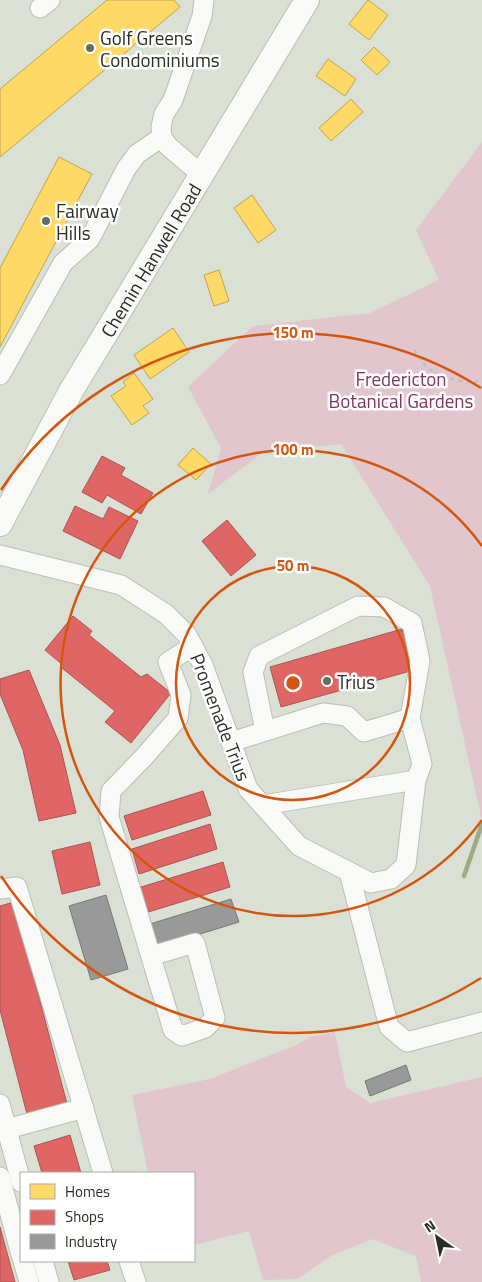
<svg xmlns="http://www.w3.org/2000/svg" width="482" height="1282" viewBox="0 0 482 1282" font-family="'Titillium Web',sans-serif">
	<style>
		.green { fill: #e2c6cd }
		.homes { fill: #ffd966; stroke: #bfa552 }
		.shops { fill: #e06666; stroke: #a95552 }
		.industry { fill: #999; stroke: #777976 }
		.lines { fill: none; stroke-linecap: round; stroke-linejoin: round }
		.stream { stroke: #9cad84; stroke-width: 4.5 }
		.minor-casing { stroke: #babeb4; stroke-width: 21 }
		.major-casing { stroke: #babeb4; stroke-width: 26 }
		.path { stroke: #bfc1bc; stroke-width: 2.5; stroke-dasharray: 4 4; stroke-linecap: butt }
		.minor { stroke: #f9faf8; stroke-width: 19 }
		.major { stroke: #f9faf8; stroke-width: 24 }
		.ring { fill: none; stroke: #d5550e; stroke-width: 2.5 }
		.poi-dot { fill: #676c61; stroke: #fff; stroke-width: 2 }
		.labels { text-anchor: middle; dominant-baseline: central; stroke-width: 5; stroke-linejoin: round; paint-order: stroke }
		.poi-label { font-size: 19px; fill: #292d24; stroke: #fff; text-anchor: start }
		.street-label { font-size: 19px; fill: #292d24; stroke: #fff }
		.park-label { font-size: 19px; fill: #7f3659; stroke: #fff }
		.centre { fill: #d5550e; stroke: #fff; stroke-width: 2.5 }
		.ring-label { font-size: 15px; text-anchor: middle; font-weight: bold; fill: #d5550e; stroke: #fff; stroke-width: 5; stroke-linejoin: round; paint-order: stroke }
	</style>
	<rect width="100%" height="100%" fill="#dae0d3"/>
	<g class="green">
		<polygon points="482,142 482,821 430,586 341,444 262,453 208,494 221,448 188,387 253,326 370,313 439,280 416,230"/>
		<polygon points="335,1032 346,1087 370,1103 482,1077 482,1282 421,1282 416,1256 372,1239 331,1256 297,1279 263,1280 249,1231 194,1245 194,1173 148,1173 132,1095 210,1079 296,1045 310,1037"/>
	</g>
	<g class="homes">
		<polygon points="107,0 174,0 180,7 0,157 0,89"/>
		<polygon points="368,0 388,15 369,40 349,24"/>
		<polygon points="374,47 390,62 377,75 361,60"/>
		<polygon points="328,59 356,79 345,96 316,76"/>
		<polygon points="351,99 363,112 331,141 319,128"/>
		<polygon points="59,157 92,174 0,347 0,268"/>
		<polygon points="252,195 276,230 258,243 234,208"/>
		<polygon points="219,270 229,301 214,306 204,275"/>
		<polygon points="173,328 189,352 150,379 134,355"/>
		<polygon points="134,373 153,399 143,406 149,413 132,425 111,396 126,386 123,382"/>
		<polygon points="193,448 211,464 196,480 178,465"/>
	</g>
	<g class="shops">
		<polygon points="102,456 125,468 121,475 153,493 141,514 107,495 102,503 82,492"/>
		<polygon points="75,506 103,519 109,507 138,521 120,559 63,531"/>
		<polygon points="227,520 256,555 231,576 202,541"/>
		<polygon points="73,616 92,631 89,635 141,677 147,674 171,693 131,743 105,722 115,711 62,668 64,666 45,650"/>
		<polygon points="402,629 414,670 281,707 270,667"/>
		<polygon points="29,670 60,745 76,813 39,821 23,750 0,694 0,679"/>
		<polygon points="203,791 211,815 132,840 124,816"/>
		<polygon points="210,824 217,849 139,874 132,849"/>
		<polygon points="90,842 100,885 62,894 52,851"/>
		<polygon points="223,862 230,887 145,913 138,888"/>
		<polygon points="14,902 67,1104 27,1114 0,1010 0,906"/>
		<polygon points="70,1135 81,1173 42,1173 34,1146"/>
		<polygon points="0,1227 15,1282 0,1282"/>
		<polygon points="68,1261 107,1261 110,1270 74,1280"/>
	</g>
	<g class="industry">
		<polygon points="106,895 128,969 91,980 69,906"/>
		<polygon points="231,899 239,922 158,947 150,924"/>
		<polygon points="406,1065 411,1080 370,1096 365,1081"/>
	</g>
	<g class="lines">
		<polyline class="stream" points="464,876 482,824"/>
		<g class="minor-casing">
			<g id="minor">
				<polyline points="40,8 50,0"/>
				<polyline points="202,175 168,146 162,137 161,127 164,114 173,100 202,16 204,0"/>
				<polyline points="0,375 63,263 90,239 126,169 137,154 162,137"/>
				<polyline points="0,555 121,585 166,614 187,635 203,665 248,789 299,846 371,883 391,879 406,865 416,780 422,764 410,718 364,732 347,716 323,713 231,742"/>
				<polyline points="265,731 253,672 259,656 358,606 384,607 412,623 420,661 410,718"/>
				<polyline points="263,805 416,780"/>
				<polyline points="349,872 389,1027 407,1042 482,1022"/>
				<polyline points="0,889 17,887 103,1173"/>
				<polyline points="151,956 195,943 215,1018 205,1028 182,1036 173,1030 109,817 111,791 144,757 178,718 181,695 168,662 193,646"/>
				<polyline points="0,1104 21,1182"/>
				<polyline points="7,1129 84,1108"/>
				<polyline points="0,1177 21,1255"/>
				<polyline points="23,1261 29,1282"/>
				<polyline points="43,1261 49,1282"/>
				<polyline points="129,1261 136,1282"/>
			</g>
		</g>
		<g class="major-casing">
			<g id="major">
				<path id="s1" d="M 0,524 L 71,391 L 307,0"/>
			</g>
		</g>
		<path class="path" d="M 414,350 C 418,355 423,364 429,369 C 439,377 470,386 482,380"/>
		<use href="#minor" class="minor"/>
		<use href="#major" class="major"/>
	</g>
	<g class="ring">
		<circle cx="293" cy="683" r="117"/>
		<path d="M482 820A233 233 0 1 1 482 546"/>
		<path d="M481 978A350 350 0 0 1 1 876M1 490A350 350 0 0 1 481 388"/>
	</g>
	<g class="poi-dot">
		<circle cx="90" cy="48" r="5"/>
		<circle cx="46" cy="221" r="5"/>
		<circle cx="327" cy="681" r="5"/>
	</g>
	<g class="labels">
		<g class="poi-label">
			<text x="100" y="37">Golf Greens<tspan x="100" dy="22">Condominiums</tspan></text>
			<text x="56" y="210">Fairway<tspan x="56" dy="22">Hills</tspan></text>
			<text x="337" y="681">Trius</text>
		</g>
		<g class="street-label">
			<text stroke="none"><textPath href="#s1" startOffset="304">Chemin Hanwell Road</textPath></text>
			<text transform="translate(221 717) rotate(69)">Promenade Trius</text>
		</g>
		<g class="park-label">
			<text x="401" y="378">Fredericton<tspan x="401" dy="22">Botanical Gardens</tspan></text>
		</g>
	</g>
	<circle cx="293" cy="683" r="8" class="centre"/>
	<g class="ring-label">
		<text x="293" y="338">150 m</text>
		<text x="293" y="455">100 m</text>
		<text x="293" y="571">50 m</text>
	</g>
	<rect x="20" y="1172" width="175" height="90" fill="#ffffff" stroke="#a9aba7"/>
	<rect x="30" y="1184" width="25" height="15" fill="#ffd966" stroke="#a9aba7"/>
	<text x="65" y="1197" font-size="15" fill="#292d24">Homes</text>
	<rect x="30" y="1210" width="25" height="15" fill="#e06666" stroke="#a9aba7"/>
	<text x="65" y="1222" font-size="15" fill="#292d24">Shops</text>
	<rect x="30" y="1234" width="25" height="15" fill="#999999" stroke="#a9aba7"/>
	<text x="65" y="1247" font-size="15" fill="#292d24">Industry</text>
	<g transform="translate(437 1237) rotate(327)" stroke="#ffffff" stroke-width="4" paint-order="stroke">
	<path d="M0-4L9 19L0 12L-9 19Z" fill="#292d24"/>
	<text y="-8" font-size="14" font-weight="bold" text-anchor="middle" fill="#292d24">N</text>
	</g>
</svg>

::::::::::

## Task statement
Write out every line above exactly, minus images.

## Response area
<svg xmlns="http://www.w3.org/2000/svg" width="482" height="1282" viewBox="0 0 482 1282" font-family="'Titillium Web',sans-serif">
	<style>
		.green { fill: #e2c6cd }
		.homes { fill: #ffd966; stroke: #bfa552 }
		.shops { fill: #e06666; stroke: #a95552 }
		.industry { fill: #999; stroke: #777976 }
		.lines { fill: none; stroke-linecap: round; stroke-linejoin: round }
		.stream { stroke: #9cad84; stroke-width: 4.5 }
		.minor-casing { stroke: #babeb4; stroke-width: 21 }
		.major-casing { stroke: #babeb4; stroke-width: 26 }
		.path { stroke: #bfc1bc; stroke-width: 2.5; stroke-dasharray: 4 4; stroke-linecap: butt }
		.minor { stroke: #f9faf8; stroke-width: 19 }
		.major { stroke: #f9faf8; stroke-width: 24 }
		.ring { fill: none; stroke: #d5550e; stroke-width: 2.5 }
		.poi-dot { fill: #676c61; stroke: #fff; stroke-width: 2 }
		.labels { text-anchor: middle; dominant-baseline: central; stroke-width: 5; stroke-linejoin: round; paint-order: stroke }
		.poi-label { font-size: 19px; fill: #292d24; stroke: #fff; text-anchor: start }
		.street-label { font-size: 19px; fill: #292d24; stroke: #fff }
		.park-label { font-size: 19px; fill: #7f3659; stroke: #fff }
		.centre { fill: #d5550e; stroke: #fff; stroke-width: 2.5 }
		.ring-label { font-size: 15px; text-anchor: middle; font-weight: bold; fill: #d5550e; stroke: #fff; stroke-width: 5; stroke-linejoin: round; paint-order: stroke }
	</style>
	<rect width="100%" height="100%" fill="#dae0d3"/>
	<g class="green">
		<polygon points="482,142 482,821 430,586 341,444 262,453 208,494 221,448 188,387 253,326 370,313 439,280 416,230"/>
		<polygon points="335,1032 346,1087 370,1103 482,1077 482,1282 421,1282 416,1256 372,1239 331,1256 297,1279 263,1280 249,1231 194,1245 194,1173 148,1173 132,1095 210,1079 296,1045 310,1037"/>
	</g>
	<g class="homes">
		<polygon points="107,0 174,0 180,7 0,157 0,89"/>
		<polygon points="368,0 388,15 369,40 349,24"/>
		<polygon points="374,47 390,62 377,75 361,60"/>
		<polygon points="328,59 356,79 345,96 316,76"/>
		<polygon points="351,99 363,112 331,141 319,128"/>
		<polygon points="59,157 92,174 0,347 0,268"/>
		<polygon points="252,195 276,230 258,243 234,208"/>
		<polygon points="219,270 229,301 214,306 204,275"/>
		<polygon points="173,328 189,352 150,379 134,355"/>
		<polygon points="134,373 153,399 143,406 149,413 132,425 111,396 126,386 123,382"/>
		<polygon points="193,448 211,464 196,480 178,465"/>
	</g>
	<g class="shops">
		<polygon points="102,456 125,468 121,475 153,493 141,514 107,495 102,503 82,492"/>
		<polygon points="75,506 103,519 109,507 138,521 120,559 63,531"/>
		<polygon points="227,520 256,555 231,576 202,541"/>
		<polygon points="73,616 92,631 89,635 141,677 147,674 171,693 131,743 105,722 115,711 62,668 64,666 45,650"/>
		<polygon points="402,629 414,670 281,707 270,667"/>
		<polygon points="29,670 60,745 76,813 39,821 23,750 0,694 0,679"/>
		<polygon points="203,791 211,815 132,840 124,816"/>
		<polygon points="210,824 217,849 139,874 132,849"/>
		<polygon points="90,842 100,885 62,894 52,851"/>
		<polygon points="223,862 230,887 145,913 138,888"/>
		<polygon points="14,902 67,1104 27,1114 0,1010 0,906"/>
		<polygon points="70,1135 81,1173 42,1173 34,1146"/>
		<polygon points="0,1227 15,1282 0,1282"/>
		<polygon points="68,1261 107,1261 110,1270 74,1280"/>
	</g>
	<g class="industry">
		<polygon points="106,895 128,969 91,980 69,906"/>
		<polygon points="231,899 239,922 158,947 150,924"/>
		<polygon points="406,1065 411,1080 370,1096 365,1081"/>
	</g>
	<g class="lines">
		<polyline class="stream" points="464,876 482,824"/>
		<g class="minor-casing">
			<g id="minor">
				<polyline points="40,8 50,0"/>
				<polyline points="202,175 168,146 162,137 161,127 164,114 173,100 202,16 204,0"/>
				<polyline points="0,375 63,263 90,239 126,169 137,154 162,137"/>
				<polyline points="0,555 121,585 166,614 187,635 203,665 248,789 299,846 371,883 391,879 406,865 416,780 422,764 410,718 364,732 347,716 323,713 231,742"/>
				<polyline points="265,731 253,672 259,656 358,606 384,607 412,623 420,661 410,718"/>
				<polyline points="263,805 416,780"/>
				<polyline points="349,872 389,1027 407,1042 482,1022"/>
				<polyline points="0,889 17,887 103,1173"/>
				<polyline points="151,956 195,943 215,1018 205,1028 182,1036 173,1030 109,817 111,791 144,757 178,718 181,695 168,662 193,646"/>
				<polyline points="0,1104 21,1182"/>
				<polyline points="7,1129 84,1108"/>
				<polyline points="0,1177 21,1255"/>
				<polyline points="23,1261 29,1282"/>
				<polyline points="43,1261 49,1282"/>
				<polyline points="129,1261 136,1282"/>
			</g>
		</g>
		<g class="major-casing">
			<g id="major">
				<path id="s1" d="M 0,524 L 71,391 L 307,0"/>
			</g>
		</g>
		<path class="path" d="M 414,350 C 418,355 423,364 429,369 C 439,377 470,386 482,380"/>
		<use href="#minor" class="minor"/>
		<use href="#major" class="major"/>
	</g>
	<g class="ring">
		<circle cx="293" cy="683" r="117"/>
		<path d="M482 820A233 233 0 1 1 482 546"/>
		<path d="M481 978A350 350 0 0 1 1 876M1 490A350 350 0 0 1 481 388"/>
	</g>
	<g class="poi-dot">
		<circle cx="90" cy="48" r="5"/>
		<circle cx="46" cy="221" r="5"/>
		<circle cx="327" cy="681" r="5"/>
	</g>
	<g class="labels">
		<g class="poi-label">
			<text x="100" y="37">Golf Greens<tspan x="100" dy="22">Condominiums</tspan></text>
			<text x="56" y="210">Fairway<tspan x="56" dy="22">Hills</tspan></text>
			<text x="337" y="681">Trius</text>
		</g>
		<g class="street-label">
			<text stroke="none"><textPath href="#s1" startOffset="304">Chemin Hanwell Road</textPath></text>
			<text transform="translate(221 717) rotate(69)">Promenade Trius</text>
		</g>
		<g class="park-label">
			<text x="401" y="378">Fredericton<tspan x="401" dy="22">Botanical Gardens</tspan></text>
		</g>
	</g>
	<circle cx="293" cy="683" r="8" class="centre"/>
	<g class="ring-label">
		<text x="293" y="338">150 m</text>
		<text x="293" y="455">100 m</text>
		<text x="293" y="571">50 m</text>
	</g>
	<rect x="20" y="1172" width="175" height="90" fill="#ffffff" stroke="#a9aba7"/>
	<rect x="30" y="1184" width="25" height="15" fill="#ffd966" stroke="#a9aba7"/>
	<text x="65" y="1197" font-size="15" fill="#292d24">Homes</text>
	<rect x="30" y="1210" width="25" height="15" fill="#e06666" stroke="#a9aba7"/>
	<text x="65" y="1222" font-size="15" fill="#292d24">Shops</text>
	<rect x="30" y="1234" width="25" height="15" fill="#999999" stroke="#a9aba7"/>
	<text x="65" y="1247" font-size="15" fill="#292d24">Industry</text>
	<g transform="translate(437 1237) rotate(327)" stroke="#ffffff" stroke-width="4" paint-order="stroke">
	<path d="M0-4L9 19L0 12L-9 19Z" fill="#292d24"/>
	<text y="-8" font-size="14" font-weight="bold" text-anchor="middle" fill="#292d24">N</text>
	</g>
</svg>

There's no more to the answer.